◆ THE TASK ◆
Please quote exactly the lines below from the line containing "non-Hodgkin's type, High" to the line containing "shows no protein", both lines included, and nothing else.

◆ SUPPLIED RECORDS ◆
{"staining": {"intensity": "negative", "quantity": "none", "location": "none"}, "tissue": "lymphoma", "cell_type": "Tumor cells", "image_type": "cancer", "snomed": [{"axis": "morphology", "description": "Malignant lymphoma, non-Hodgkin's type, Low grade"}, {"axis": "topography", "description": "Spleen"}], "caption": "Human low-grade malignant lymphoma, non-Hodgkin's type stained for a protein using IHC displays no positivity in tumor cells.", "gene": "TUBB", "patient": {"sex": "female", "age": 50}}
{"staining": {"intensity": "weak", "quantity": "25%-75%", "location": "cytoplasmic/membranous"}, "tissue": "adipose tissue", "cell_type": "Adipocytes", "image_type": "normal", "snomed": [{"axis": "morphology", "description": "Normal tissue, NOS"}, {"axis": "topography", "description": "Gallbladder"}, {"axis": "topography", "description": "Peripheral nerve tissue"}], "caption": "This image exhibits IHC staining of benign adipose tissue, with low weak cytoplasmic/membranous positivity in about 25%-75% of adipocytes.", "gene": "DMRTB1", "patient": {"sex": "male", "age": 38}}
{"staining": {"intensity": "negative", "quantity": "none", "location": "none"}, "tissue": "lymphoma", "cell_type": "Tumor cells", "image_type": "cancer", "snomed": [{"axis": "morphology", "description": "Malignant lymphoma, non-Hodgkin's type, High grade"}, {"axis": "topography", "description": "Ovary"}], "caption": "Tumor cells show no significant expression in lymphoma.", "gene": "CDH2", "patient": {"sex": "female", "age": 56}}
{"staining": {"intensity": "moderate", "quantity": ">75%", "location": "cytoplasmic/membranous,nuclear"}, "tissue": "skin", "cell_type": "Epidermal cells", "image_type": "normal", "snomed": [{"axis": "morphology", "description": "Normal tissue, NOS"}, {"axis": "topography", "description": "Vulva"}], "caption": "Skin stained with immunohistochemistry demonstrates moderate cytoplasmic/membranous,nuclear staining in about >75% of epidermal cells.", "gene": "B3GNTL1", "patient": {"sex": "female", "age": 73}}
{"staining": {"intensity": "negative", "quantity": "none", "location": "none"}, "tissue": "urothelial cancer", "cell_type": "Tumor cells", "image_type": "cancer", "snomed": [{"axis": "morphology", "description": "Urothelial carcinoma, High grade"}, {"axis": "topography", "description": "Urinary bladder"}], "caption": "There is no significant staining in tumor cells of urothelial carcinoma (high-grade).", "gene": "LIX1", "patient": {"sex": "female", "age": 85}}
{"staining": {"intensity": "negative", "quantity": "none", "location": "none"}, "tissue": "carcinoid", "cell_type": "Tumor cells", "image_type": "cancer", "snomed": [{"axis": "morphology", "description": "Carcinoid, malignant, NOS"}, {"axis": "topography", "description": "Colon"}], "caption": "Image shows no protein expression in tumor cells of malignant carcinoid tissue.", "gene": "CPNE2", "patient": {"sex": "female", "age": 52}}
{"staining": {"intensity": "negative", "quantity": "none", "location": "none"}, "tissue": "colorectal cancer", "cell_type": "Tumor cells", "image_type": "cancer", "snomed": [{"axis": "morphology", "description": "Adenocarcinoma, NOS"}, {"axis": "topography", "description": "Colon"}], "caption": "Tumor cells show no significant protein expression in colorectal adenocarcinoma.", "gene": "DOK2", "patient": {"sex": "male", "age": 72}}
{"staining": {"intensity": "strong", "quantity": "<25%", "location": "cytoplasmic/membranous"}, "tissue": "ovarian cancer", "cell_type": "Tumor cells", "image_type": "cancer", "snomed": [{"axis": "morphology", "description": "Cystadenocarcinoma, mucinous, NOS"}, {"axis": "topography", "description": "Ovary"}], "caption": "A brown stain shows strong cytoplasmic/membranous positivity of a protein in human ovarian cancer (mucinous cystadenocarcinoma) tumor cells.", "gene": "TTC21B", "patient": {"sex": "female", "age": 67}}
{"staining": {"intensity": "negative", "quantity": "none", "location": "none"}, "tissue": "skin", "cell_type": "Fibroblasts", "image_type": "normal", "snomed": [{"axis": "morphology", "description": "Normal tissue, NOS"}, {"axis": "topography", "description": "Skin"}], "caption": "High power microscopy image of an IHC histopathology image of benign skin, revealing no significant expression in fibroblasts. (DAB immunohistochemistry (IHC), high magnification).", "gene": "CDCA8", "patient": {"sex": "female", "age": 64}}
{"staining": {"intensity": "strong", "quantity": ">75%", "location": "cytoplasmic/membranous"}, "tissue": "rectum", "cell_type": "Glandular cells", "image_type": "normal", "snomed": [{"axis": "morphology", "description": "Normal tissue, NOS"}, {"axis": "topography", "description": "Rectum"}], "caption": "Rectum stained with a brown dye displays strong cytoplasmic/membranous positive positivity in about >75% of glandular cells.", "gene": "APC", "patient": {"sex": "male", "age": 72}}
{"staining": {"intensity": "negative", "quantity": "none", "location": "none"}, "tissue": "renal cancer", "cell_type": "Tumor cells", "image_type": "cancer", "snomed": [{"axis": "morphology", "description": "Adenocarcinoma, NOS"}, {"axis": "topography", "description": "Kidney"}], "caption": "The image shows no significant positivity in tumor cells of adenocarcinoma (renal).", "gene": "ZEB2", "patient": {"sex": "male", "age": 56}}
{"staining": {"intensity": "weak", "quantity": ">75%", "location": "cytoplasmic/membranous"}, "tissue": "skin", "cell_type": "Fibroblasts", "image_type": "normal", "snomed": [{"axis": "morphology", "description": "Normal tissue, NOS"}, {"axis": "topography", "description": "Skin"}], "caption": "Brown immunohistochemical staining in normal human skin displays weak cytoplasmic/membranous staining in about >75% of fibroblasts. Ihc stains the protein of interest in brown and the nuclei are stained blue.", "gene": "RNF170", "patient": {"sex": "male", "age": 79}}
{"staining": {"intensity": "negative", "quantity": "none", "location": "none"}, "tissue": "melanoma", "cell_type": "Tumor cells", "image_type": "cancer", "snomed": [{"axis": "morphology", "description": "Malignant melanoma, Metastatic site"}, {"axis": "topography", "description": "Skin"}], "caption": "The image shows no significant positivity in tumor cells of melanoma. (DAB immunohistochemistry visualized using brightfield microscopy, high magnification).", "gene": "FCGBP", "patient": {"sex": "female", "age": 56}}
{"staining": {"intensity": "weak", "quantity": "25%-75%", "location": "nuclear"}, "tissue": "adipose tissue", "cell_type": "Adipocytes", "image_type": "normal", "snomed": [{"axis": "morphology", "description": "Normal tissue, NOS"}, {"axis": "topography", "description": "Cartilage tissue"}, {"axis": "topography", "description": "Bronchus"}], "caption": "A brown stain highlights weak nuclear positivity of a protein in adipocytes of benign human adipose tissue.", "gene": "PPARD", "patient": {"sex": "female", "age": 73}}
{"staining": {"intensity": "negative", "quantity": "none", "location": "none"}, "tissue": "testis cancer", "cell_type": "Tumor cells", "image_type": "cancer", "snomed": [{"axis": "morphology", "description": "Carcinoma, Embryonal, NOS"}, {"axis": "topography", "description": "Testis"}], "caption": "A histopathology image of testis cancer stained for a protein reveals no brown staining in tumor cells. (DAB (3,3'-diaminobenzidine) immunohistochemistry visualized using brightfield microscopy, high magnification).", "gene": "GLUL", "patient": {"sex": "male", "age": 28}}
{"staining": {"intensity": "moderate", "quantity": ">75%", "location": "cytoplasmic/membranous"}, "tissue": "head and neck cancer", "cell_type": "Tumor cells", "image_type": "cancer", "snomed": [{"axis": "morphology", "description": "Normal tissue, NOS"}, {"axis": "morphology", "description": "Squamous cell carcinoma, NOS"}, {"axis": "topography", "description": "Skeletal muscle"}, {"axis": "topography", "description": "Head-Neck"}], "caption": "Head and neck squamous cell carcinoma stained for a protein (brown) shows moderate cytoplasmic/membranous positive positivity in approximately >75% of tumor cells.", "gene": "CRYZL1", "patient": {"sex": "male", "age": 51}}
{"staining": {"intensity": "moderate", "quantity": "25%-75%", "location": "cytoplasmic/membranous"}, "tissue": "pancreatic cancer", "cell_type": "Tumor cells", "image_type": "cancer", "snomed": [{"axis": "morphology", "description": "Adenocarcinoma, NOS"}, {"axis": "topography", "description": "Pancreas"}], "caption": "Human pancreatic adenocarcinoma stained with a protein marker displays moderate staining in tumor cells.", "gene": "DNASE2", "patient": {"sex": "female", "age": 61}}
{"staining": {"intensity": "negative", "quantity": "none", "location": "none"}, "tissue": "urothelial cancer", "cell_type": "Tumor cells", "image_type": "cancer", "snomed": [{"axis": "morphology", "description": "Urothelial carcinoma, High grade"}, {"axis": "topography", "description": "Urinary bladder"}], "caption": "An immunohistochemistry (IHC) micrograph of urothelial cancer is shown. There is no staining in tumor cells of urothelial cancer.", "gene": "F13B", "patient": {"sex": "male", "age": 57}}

◆ ANSWER BOX ◆
{"staining": {"intensity": "negative", "quantity": "none", "location": "none"}, "tissue": "lymphoma", "cell_type": "Tumor cells", "image_type": "cancer", "snomed": [{"axis": "morphology", "description": "Malignant lymphoma, non-Hodgkin's type, High grade"}, {"axis": "topography", "description": "Ovary"}], "caption": "Tumor cells show no significant expression in lymphoma.", "gene": "CDH2", "patient": {"sex": "female", "age": 56}}
{"staining": {"intensity": "moderate", "quantity": ">75%", "location": "cytoplasmic/membranous,nuclear"}, "tissue": "skin", "cell_type": "Epidermal cells", "image_type": "normal", "snomed": [{"axis": "morphology", "description": "Normal tissue, NOS"}, {"axis": "topography", "description": "Vulva"}], "caption": "Skin stained with immunohistochemistry demonstrates moderate cytoplasmic/membranous,nuclear staining in about >75% of epidermal cells.", "gene": "B3GNTL1", "patient": {"sex": "female", "age": 73}}
{"staining": {"intensity": "negative", "quantity": "none", "location": "none"}, "tissue": "urothelial cancer", "cell_type": "Tumor cells", "image_type": "cancer", "snomed": [{"axis": "morphology", "description": "Urothelial carcinoma, High grade"}, {"axis": "topography", "description": "Urinary bladder"}], "caption": "There is no significant staining in tumor cells of urothelial carcinoma (high-grade).", "gene": "LIX1", "patient": {"sex": "female", "age": 85}}
{"staining": {"intensity": "negative", "quantity": "none", "location": "none"}, "tissue": "carcinoid", "cell_type": "Tumor cells", "image_type": "cancer", "snomed": [{"axis": "morphology", "description": "Carcinoid, malignant, NOS"}, {"axis": "topography", "description": "Colon"}], "caption": "Image shows no protein expression in tumor cells of malignant carcinoid tissue.", "gene": "CPNE2", "patient": {"sex": "female", "age": 52}}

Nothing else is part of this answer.